After a year of running under its first-ever Responsible Scaling Policy (RSP), Anthropic has published a revised version that adds clearer capability thresholds, fixes procedural gaps the company admitted to, and puts a new face in charge of enforcement.
The RSP is Anthropic's internal rulebook for when it can and cannot train or deploy a new model. The core commitment: if a model crosses certain danger thresholds, it must be put behind stricter safeguards before it ships. Anthropic grades its models on a scale called AI Safety Levels, or ASL. All current Claude models sit at ASL-2, meaning they meet baseline safety standards. ASL-3 and above kick in when a model can do things considered genuinely dangerous.
The Two Triggers That Require ASL-3 or Higher
The updated policy published on Anthropic's blog names two specific capability thresholds that would force Anthropic to apply heavier safeguards before releasing a model:
- CBRN weapons assistance: If a model can meaningfully help someone with a basic technical background create or deploy chemical, biological, radiological, or nuclear weapons, it must meet ASL-3 standards. Those include tighter internal access controls, protection of the model's underlying weights (the parameters that encode what the model knows), real-time monitoring, and pre-deployment red-team testing.
- Autonomous AI R&D: If a model can independently conduct complex AI research tasks that normally require a human expert, it could require ASL-4 protections or higher. The concern here is a model that accelerates AI development in ways its makers can't predict or control.
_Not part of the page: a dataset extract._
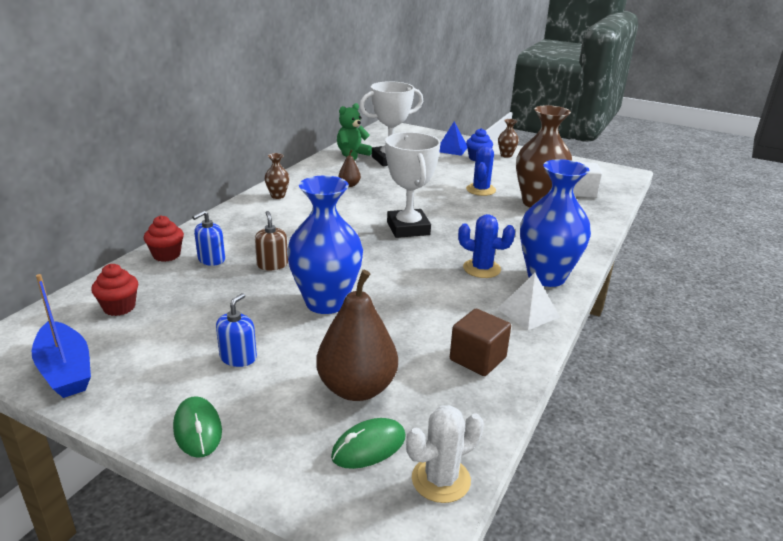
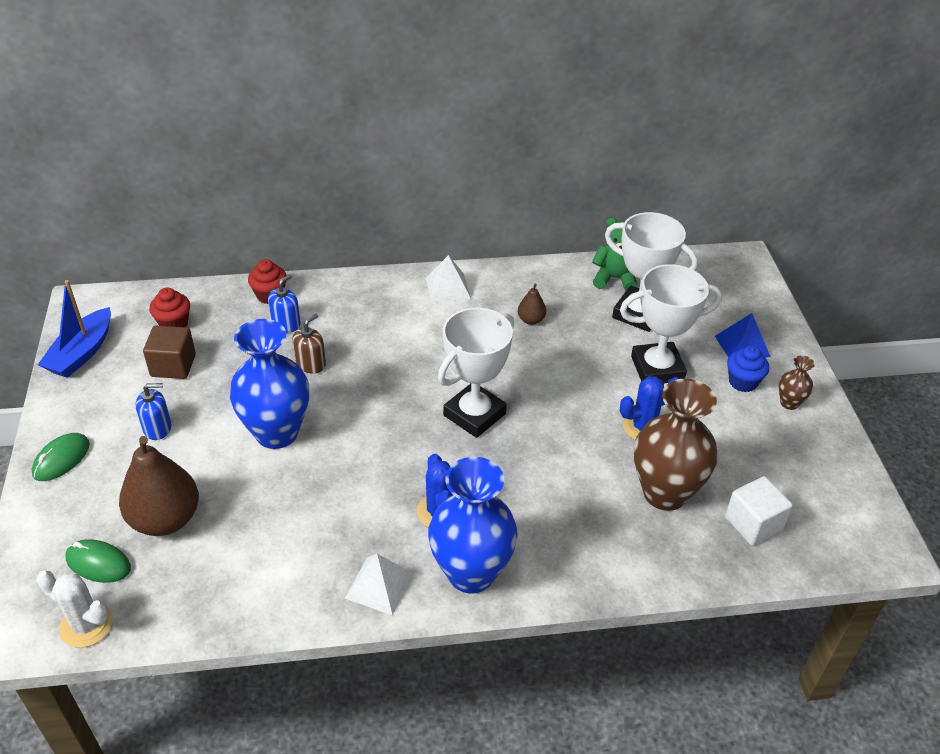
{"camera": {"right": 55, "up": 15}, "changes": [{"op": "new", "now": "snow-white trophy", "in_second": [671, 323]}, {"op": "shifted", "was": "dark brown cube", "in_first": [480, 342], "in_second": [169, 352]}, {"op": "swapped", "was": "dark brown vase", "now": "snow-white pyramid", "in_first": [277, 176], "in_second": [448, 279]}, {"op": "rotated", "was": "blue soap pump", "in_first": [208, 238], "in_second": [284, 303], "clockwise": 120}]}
What Changed From Year One
Anthropuc acknowledged that its first year under the previous RSP had procedural problems - 3-day evaluation delays, unclear documentation procedures, and missed optimizations in standard evaluation processes. The company stated these issues posed minimal actual safety risk, but used them to justify building more flexibility and clearer compliance tracking into the new version.
Jared Kaplan, co-founder and Chief Science Officer, takes over as Responsible Scaling Officer from co-founder Sam McCandlish, who remains CTO. Anthropic is also hiring a Head of Responsible Scaling to coordinate day-to-day implementation.
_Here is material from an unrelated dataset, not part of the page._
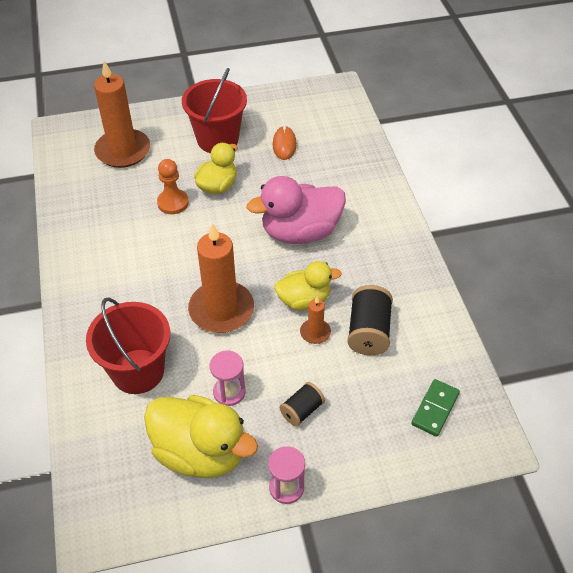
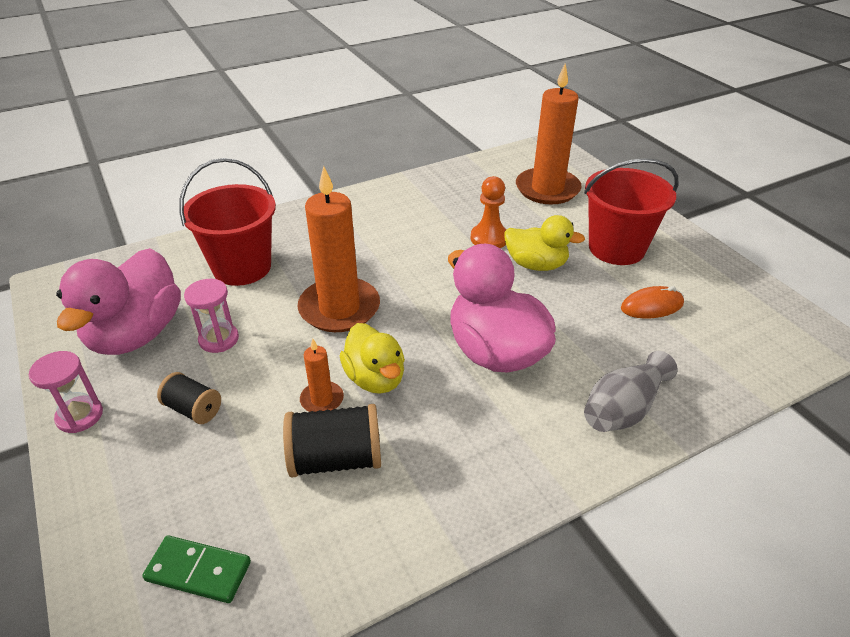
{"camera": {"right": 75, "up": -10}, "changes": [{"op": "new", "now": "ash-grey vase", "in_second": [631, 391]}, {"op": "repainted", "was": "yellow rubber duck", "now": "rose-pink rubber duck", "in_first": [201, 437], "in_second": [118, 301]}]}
On transparency: the company will publish summaries of each capability assessment at anthropic.com/rsp-updates and has shared its evaluation methodology with both the US and UK AI Safety Institutes.
For everyday users this changes nothing about how Claude works today. The real audience for this document is enterprise customers doing due diligence on AI vendors, policymakers watching how frontier labs self-regulate, and the AI research community tracking where voluntary safety commitments are heading.